I (she/her) was recently dumped by a guy (he/him). It’s now been about a month since we broke up, and we only dated for a few months. Since we split, I’ve been reflecting on some things that I wish I had handled differently in our relationship. We got lunch together a couple weeks ago and then he asked that we not talk for a couple weeks. I’ve respected that, but the end of the couple of weeks is coming up and we were hoping to be friends again. Should I try to apologize for things that I wish I’d done differently? Or is it better to just let it go and assume he doesn’t want to talk about it anymore? I don’t want it to turn into re-hashing old difficulties, and I don’t want to apologize if the only reason is so that I feel better. But if it might help him and our future friendship, I want him to know that I realize I wasn’t perfect and I aim to do better.

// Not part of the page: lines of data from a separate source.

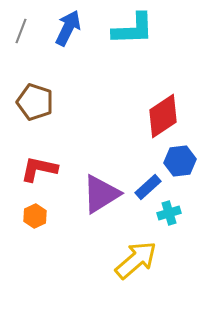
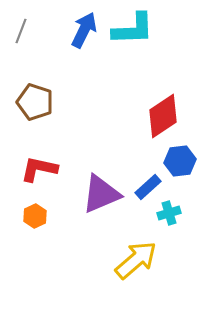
blue arrow: moved 16 px right, 2 px down
purple triangle: rotated 9 degrees clockwise
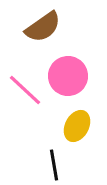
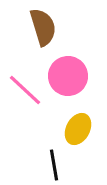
brown semicircle: rotated 72 degrees counterclockwise
yellow ellipse: moved 1 px right, 3 px down
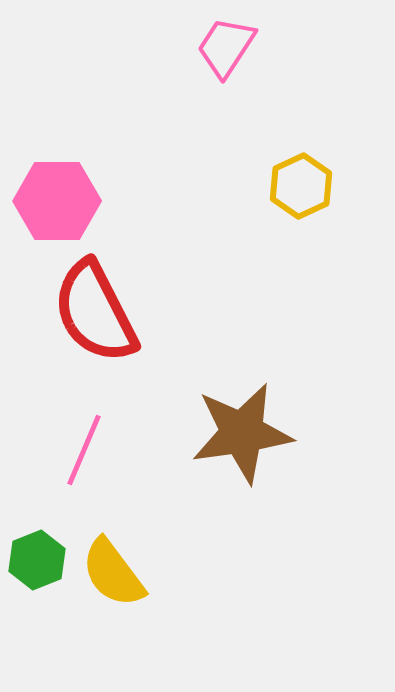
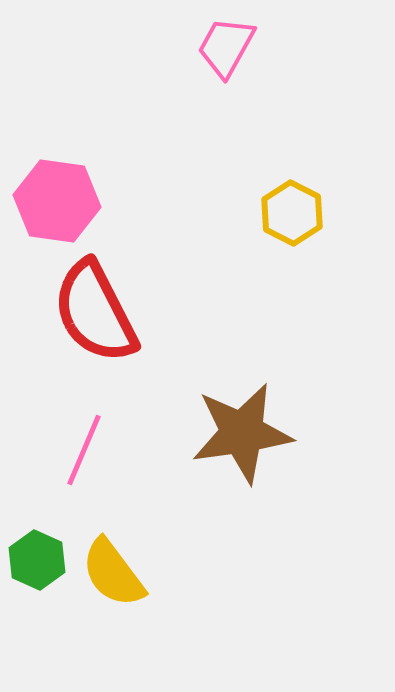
pink trapezoid: rotated 4 degrees counterclockwise
yellow hexagon: moved 9 px left, 27 px down; rotated 8 degrees counterclockwise
pink hexagon: rotated 8 degrees clockwise
green hexagon: rotated 14 degrees counterclockwise
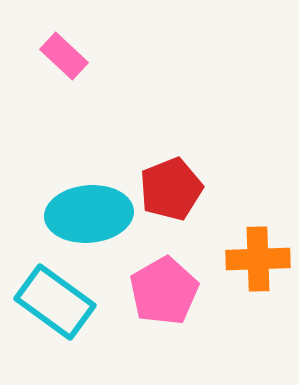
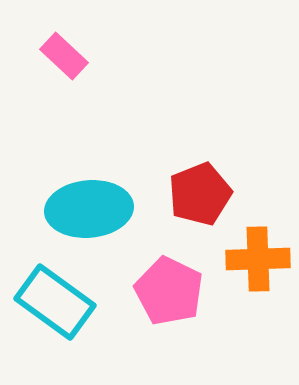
red pentagon: moved 29 px right, 5 px down
cyan ellipse: moved 5 px up
pink pentagon: moved 5 px right; rotated 16 degrees counterclockwise
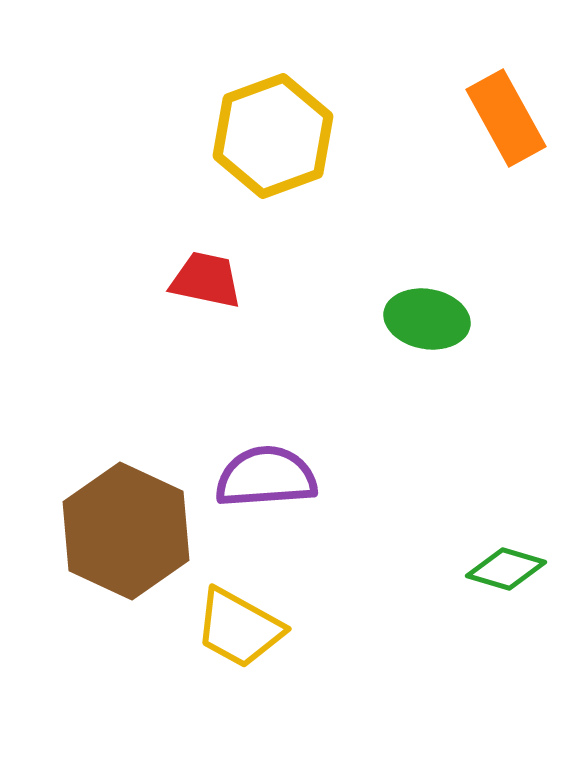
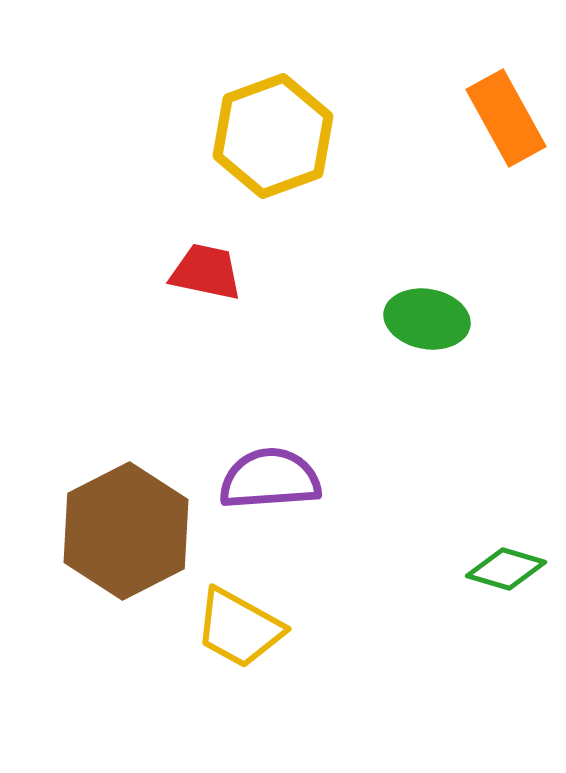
red trapezoid: moved 8 px up
purple semicircle: moved 4 px right, 2 px down
brown hexagon: rotated 8 degrees clockwise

The longer version, if you want it:
I’ve mostly had polyamorous relationships in my life, and when I went into this one, I made an effort to show him positive aspects of polyamory and give him resources he could use to learn about it more as an option. At the time I’m not sure I was entirely clear even in my own head about what I wanted, but in retrospect I think that I would have been happy being either polyamorous or monogamous (we were monogamous throughout our relationship and I was happy with it). What I wanted was for him to make an effort to learn about and consider options other than monogamy, because I didn’t want to treat monogamy as the default, and I wanted to feel that he had some understanding and respect for my past relationships (e.g. didn’t think that polyamorous relationships couldn’t be serious and committed, when I’ve had serious and committed polyamorous relationships). Instead I gave the impression that, while I was happy with our relationship and willing to be patient, being polyamorous was ultimately important to me. This ended up making him feel like he was solely responsible for deciding whether or not he wanted to be polyamorous, and that our relationship couldn’t continue if he decided polyamory wasn’t for him (which is ultimately what he decided). He spent a while being anxious about needing to make this decision, and I’m afraid I didn’t listen to him enough in that time.
So basically what I want to tell him is: I’m sorry I put you through all that anxiety and made you feel like you had to figure it out on your own. I think I kind of assumed that I knew what was best for the relationship, and if I’d been a bit more humble, I would have approached it more as something we could figure out together. I know it’s too late for our relationship, but I think in the future, I’ll make a lot more effort to approach this issue as a discussion where we both consider different options and decide together what works best for us. I appreciate all the thought and effort you put into this, so I just wanted you to know that I acknowledge that and I wish I’d made it easier for you.
Does that sound at all helpful and constructive in moving forward? Or does it sound like it’s mostly self-serving on my part, and would mostly just re-open wounds and re-ignite arguments?